Camera geometry data:
☆ ☆ ☆ ☆ ☆ ☆ ☆

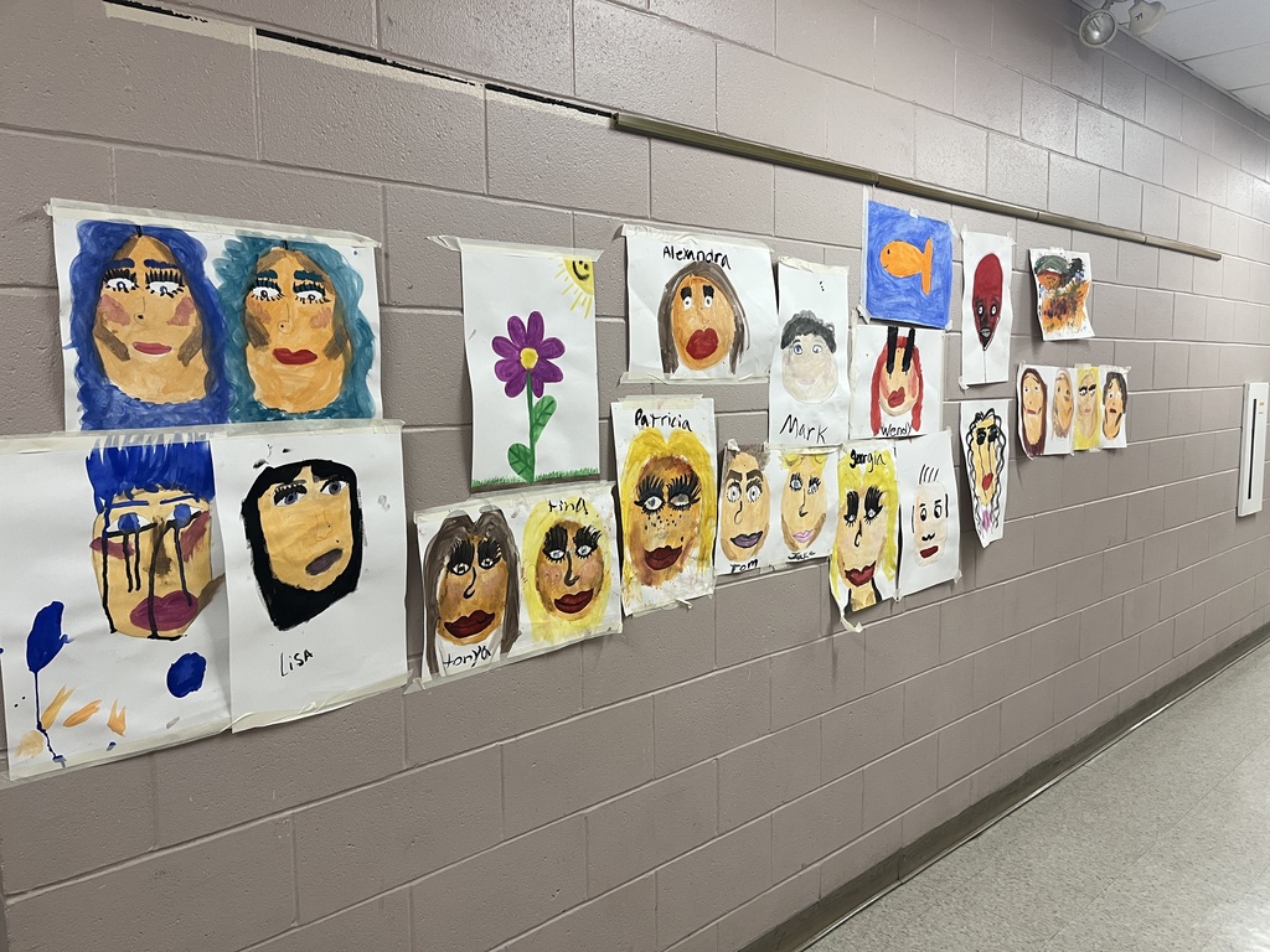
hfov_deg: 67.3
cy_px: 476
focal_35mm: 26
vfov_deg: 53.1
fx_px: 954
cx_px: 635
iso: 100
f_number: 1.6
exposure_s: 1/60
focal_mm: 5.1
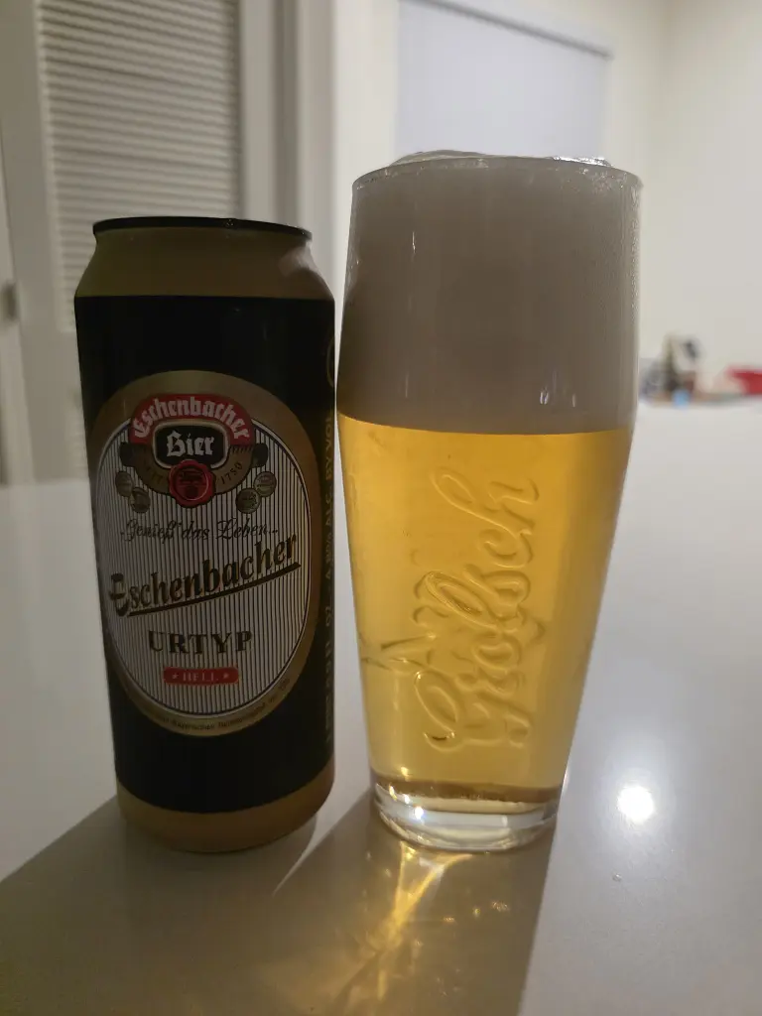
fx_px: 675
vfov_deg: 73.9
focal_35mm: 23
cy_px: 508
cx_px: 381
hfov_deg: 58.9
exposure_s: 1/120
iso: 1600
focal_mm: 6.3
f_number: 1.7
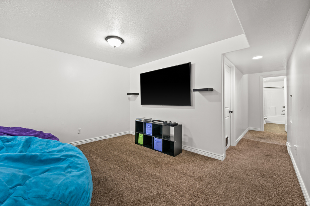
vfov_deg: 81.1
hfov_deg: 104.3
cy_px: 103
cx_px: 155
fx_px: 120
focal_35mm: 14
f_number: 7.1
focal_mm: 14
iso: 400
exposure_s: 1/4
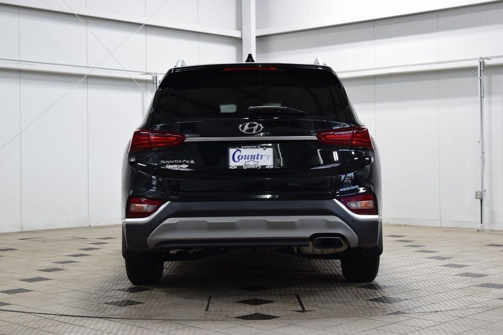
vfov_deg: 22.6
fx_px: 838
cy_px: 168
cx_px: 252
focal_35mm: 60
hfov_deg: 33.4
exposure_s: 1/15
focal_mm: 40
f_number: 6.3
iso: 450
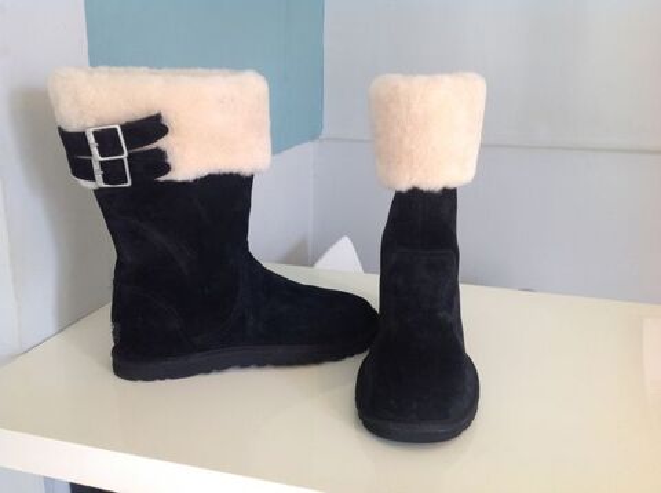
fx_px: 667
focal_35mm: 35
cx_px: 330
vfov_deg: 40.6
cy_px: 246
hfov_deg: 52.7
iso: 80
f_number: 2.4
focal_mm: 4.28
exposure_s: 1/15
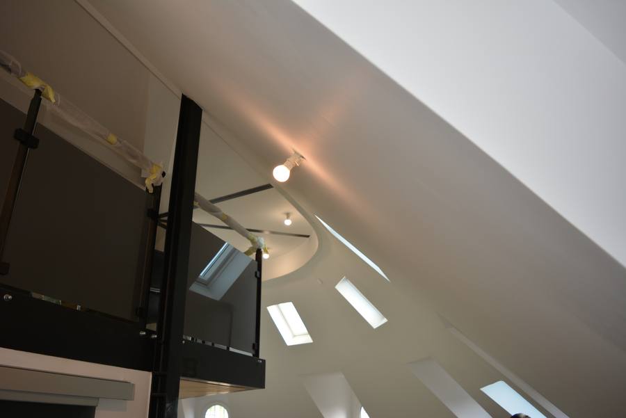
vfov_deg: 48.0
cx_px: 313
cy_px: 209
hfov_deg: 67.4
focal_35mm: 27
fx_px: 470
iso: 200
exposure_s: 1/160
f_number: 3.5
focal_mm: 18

☆ ☆ ☆ ☆ ☆ ☆ ☆

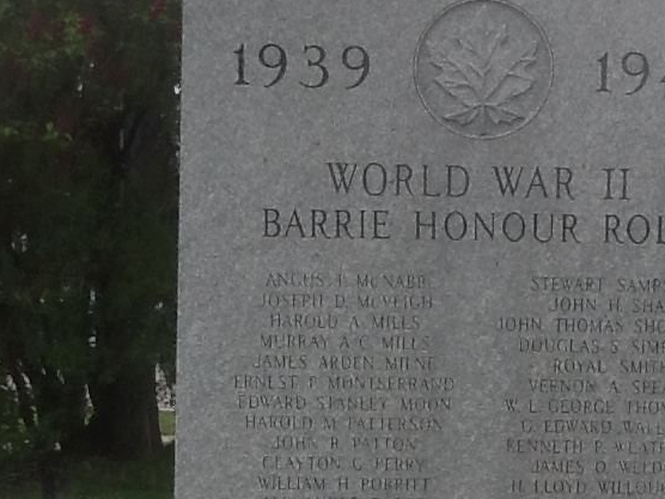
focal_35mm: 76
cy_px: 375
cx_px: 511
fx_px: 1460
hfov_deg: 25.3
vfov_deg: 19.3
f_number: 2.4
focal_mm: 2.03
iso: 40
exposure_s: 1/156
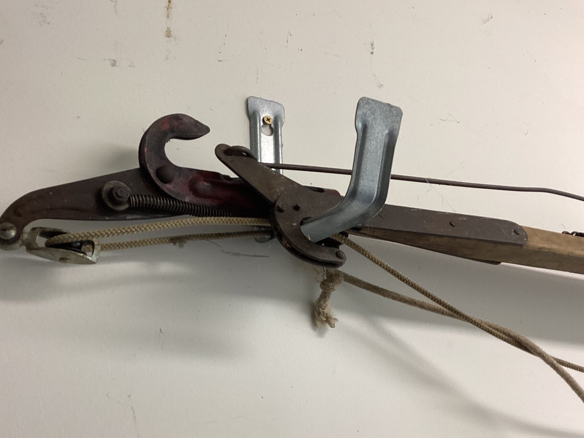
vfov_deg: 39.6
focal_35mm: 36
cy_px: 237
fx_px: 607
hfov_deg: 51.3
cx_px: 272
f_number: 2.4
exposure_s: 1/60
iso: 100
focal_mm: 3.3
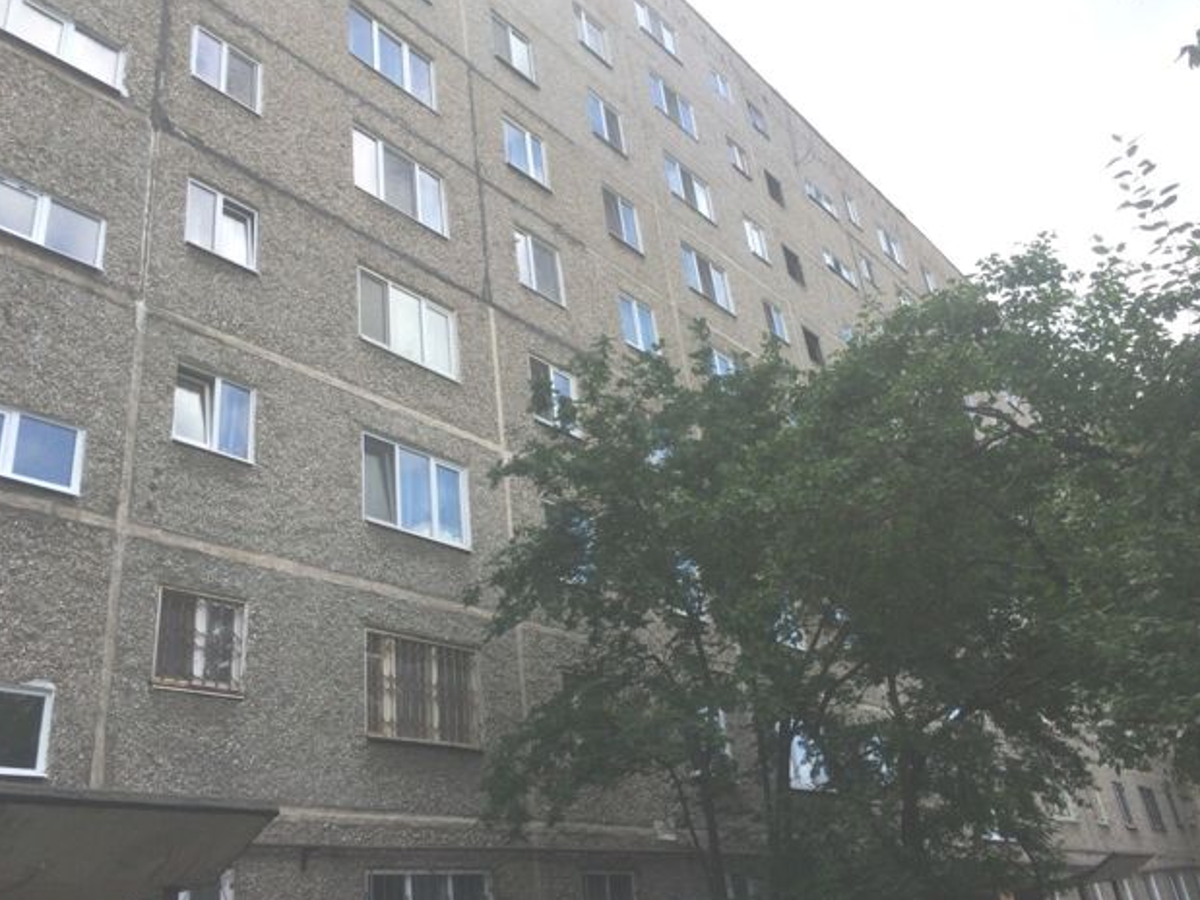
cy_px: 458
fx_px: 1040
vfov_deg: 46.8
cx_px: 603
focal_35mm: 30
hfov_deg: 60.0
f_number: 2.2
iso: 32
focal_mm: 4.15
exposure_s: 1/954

☆ ☆ ☆ ☆ ☆ ☆ ☆

Starting with the line that has "hfov_deg: 67.3" and going on through the line that has "f_number: 1.7", transcribe the records above exactly, but skip the pictures.

hfov_deg: 67.3
cy_px: 476
focal_35mm: 26
vfov_deg: 53.1
fx_px: 954
cx_px: 635
iso: 100
f_number: 1.6
exposure_s: 1/60
focal_mm: 5.1
fx_px: 675
vfov_deg: 73.9
focal_35mm: 23
cy_px: 508
cx_px: 381
hfov_deg: 58.9
exposure_s: 1/120
iso: 1600
focal_mm: 6.3
f_number: 1.7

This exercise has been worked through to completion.